Problem details | Please list all lines of the material below in which the string "hand" occurs.

Recorded information |
--------

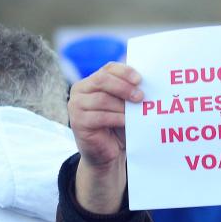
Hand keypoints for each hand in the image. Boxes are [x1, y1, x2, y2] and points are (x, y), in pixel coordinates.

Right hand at [67, 62, 142, 213]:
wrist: (107, 153)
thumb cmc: (118, 126)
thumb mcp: (124, 105)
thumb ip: (128, 91)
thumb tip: (145, 81)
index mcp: (92, 81)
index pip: (108, 69)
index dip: (124, 72)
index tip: (140, 80)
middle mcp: (80, 90)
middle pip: (103, 80)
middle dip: (124, 87)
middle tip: (141, 96)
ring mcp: (76, 105)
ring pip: (102, 99)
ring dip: (122, 106)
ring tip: (136, 112)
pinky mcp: (77, 122)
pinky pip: (100, 116)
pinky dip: (116, 118)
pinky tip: (127, 122)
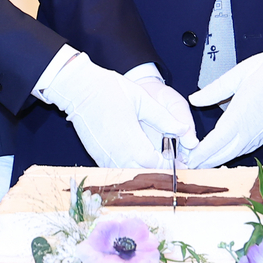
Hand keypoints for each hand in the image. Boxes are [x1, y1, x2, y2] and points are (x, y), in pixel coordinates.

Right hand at [41, 53, 187, 168]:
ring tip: (157, 162)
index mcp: (131, 140)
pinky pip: (117, 169)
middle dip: (160, 171)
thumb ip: (164, 118)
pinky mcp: (96, 156)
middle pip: (144, 173)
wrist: (78, 88)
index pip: (155, 164)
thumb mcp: (142, 100)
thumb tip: (184, 130)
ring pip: (129, 174)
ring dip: (144, 171)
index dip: (170, 166)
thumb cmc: (109, 89)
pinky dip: (129, 168)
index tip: (181, 164)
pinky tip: (137, 159)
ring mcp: (105, 156)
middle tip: (172, 164)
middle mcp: (117, 153)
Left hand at [185, 45, 262, 168]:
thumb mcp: (237, 74)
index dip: (200, 153)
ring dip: (215, 160)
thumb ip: (214, 90)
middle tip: (186, 164)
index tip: (187, 159)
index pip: (216, 141)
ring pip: (233, 154)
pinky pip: (243, 150)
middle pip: (223, 154)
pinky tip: (220, 155)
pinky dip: (229, 155)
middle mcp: (250, 130)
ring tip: (199, 163)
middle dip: (204, 161)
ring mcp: (258, 134)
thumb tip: (195, 99)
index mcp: (241, 115)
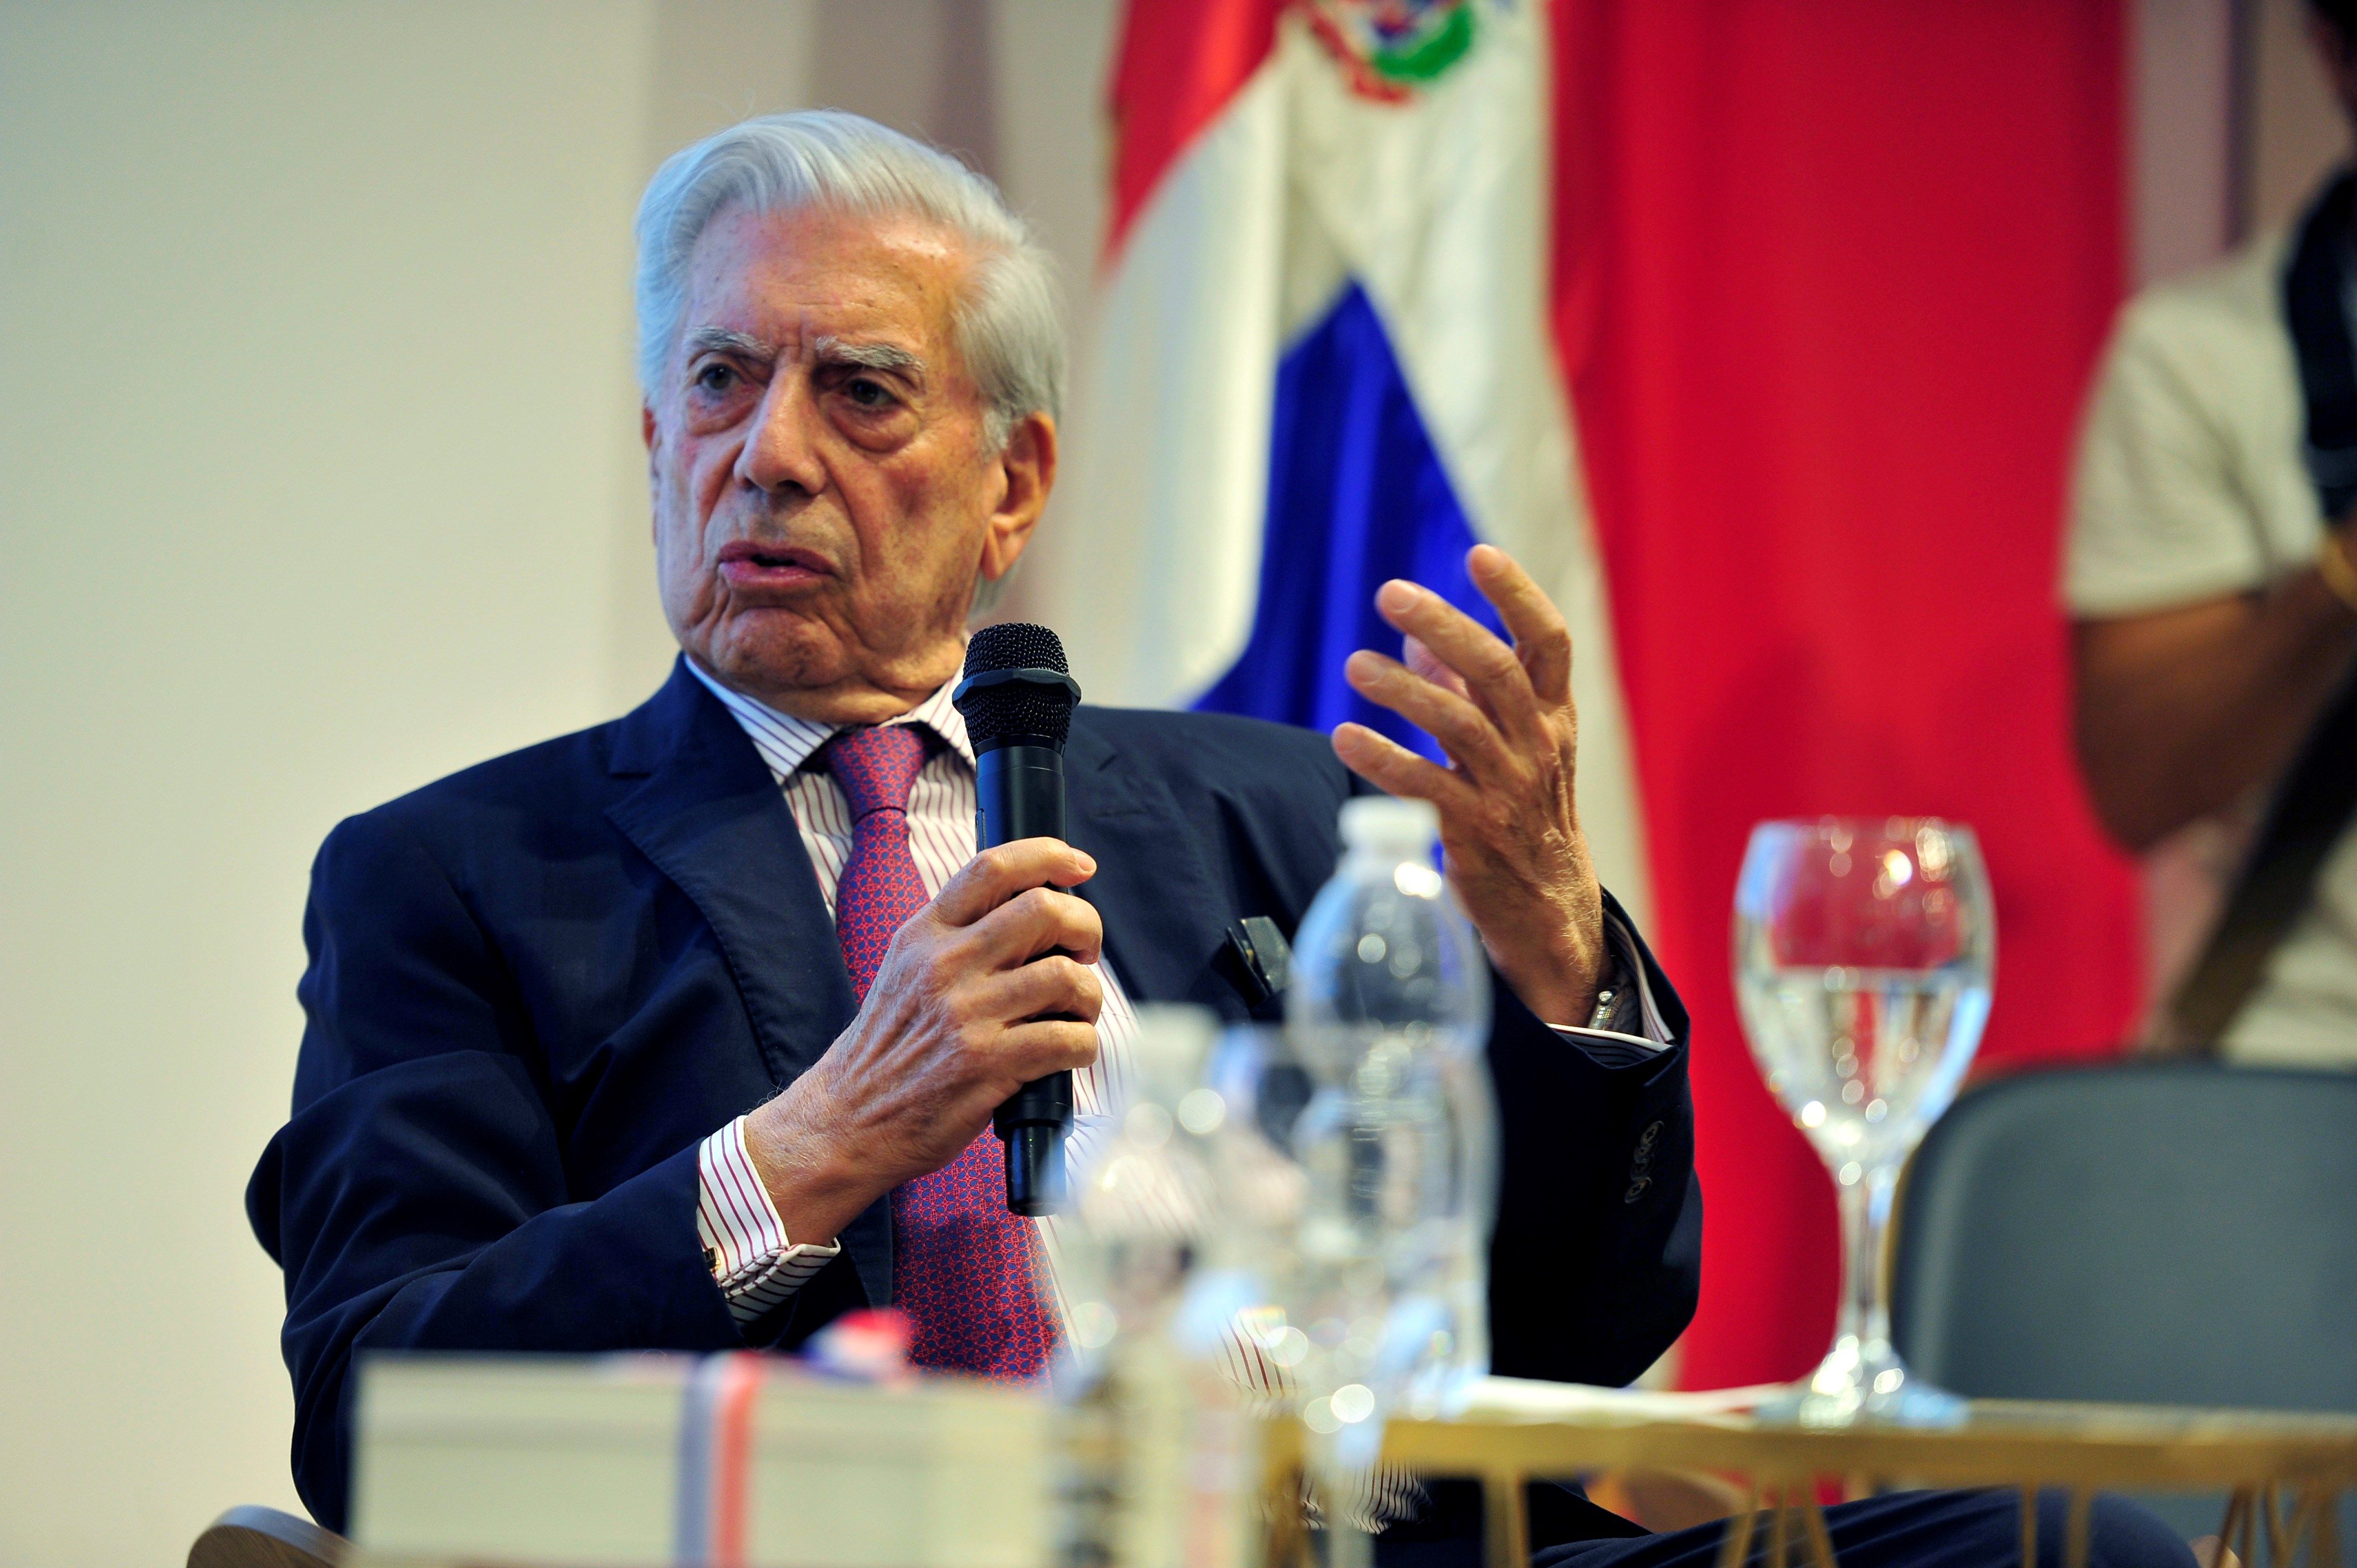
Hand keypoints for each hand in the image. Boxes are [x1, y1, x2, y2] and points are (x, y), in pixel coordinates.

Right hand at [742, 838, 1104, 1243]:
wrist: (846, 1121)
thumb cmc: (885, 1049)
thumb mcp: (905, 971)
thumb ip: (956, 937)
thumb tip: (1032, 913)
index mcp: (925, 934)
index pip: (993, 867)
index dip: (1049, 856)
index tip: (1081, 868)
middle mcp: (945, 965)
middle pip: (1043, 911)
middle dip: (1085, 927)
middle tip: (1085, 953)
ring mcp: (966, 1015)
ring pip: (1065, 978)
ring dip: (1089, 996)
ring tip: (1078, 1011)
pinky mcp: (987, 1066)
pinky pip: (1067, 1040)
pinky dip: (1084, 1045)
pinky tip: (1071, 1052)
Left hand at [1331, 544, 1606, 1025]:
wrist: (1550, 908)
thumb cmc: (1526, 809)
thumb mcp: (1514, 741)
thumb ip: (1465, 687)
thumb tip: (1415, 635)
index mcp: (1553, 714)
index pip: (1548, 641)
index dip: (1518, 595)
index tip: (1479, 554)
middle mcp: (1538, 745)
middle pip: (1495, 671)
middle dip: (1444, 624)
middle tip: (1389, 592)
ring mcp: (1510, 789)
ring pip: (1458, 725)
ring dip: (1401, 691)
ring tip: (1353, 666)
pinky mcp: (1476, 833)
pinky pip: (1426, 788)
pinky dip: (1383, 760)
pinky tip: (1345, 737)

--------

Output |
Hand keypoints for each hand in the image. Boxes are [x1, y1, x2, y2] and points are (x, y), in pixel coordinates.
Right hand at [67, 62, 142, 213]:
Hand keypoints for each hand in the image. Boxes are [x1, y1, x2, y2] and points are (x, y), in pixel coordinates.
Right hand at [41, 53, 187, 168]:
Left hand at [185, 45, 262, 168]:
Hand keypoints for each hand in the image. Boxes are [x1, y1, x2, y2] and points are (x, y), in pixel coordinates.
Right hand at [742, 838, 1104, 1243]:
Left hand at [1331, 544, 1606, 1025]:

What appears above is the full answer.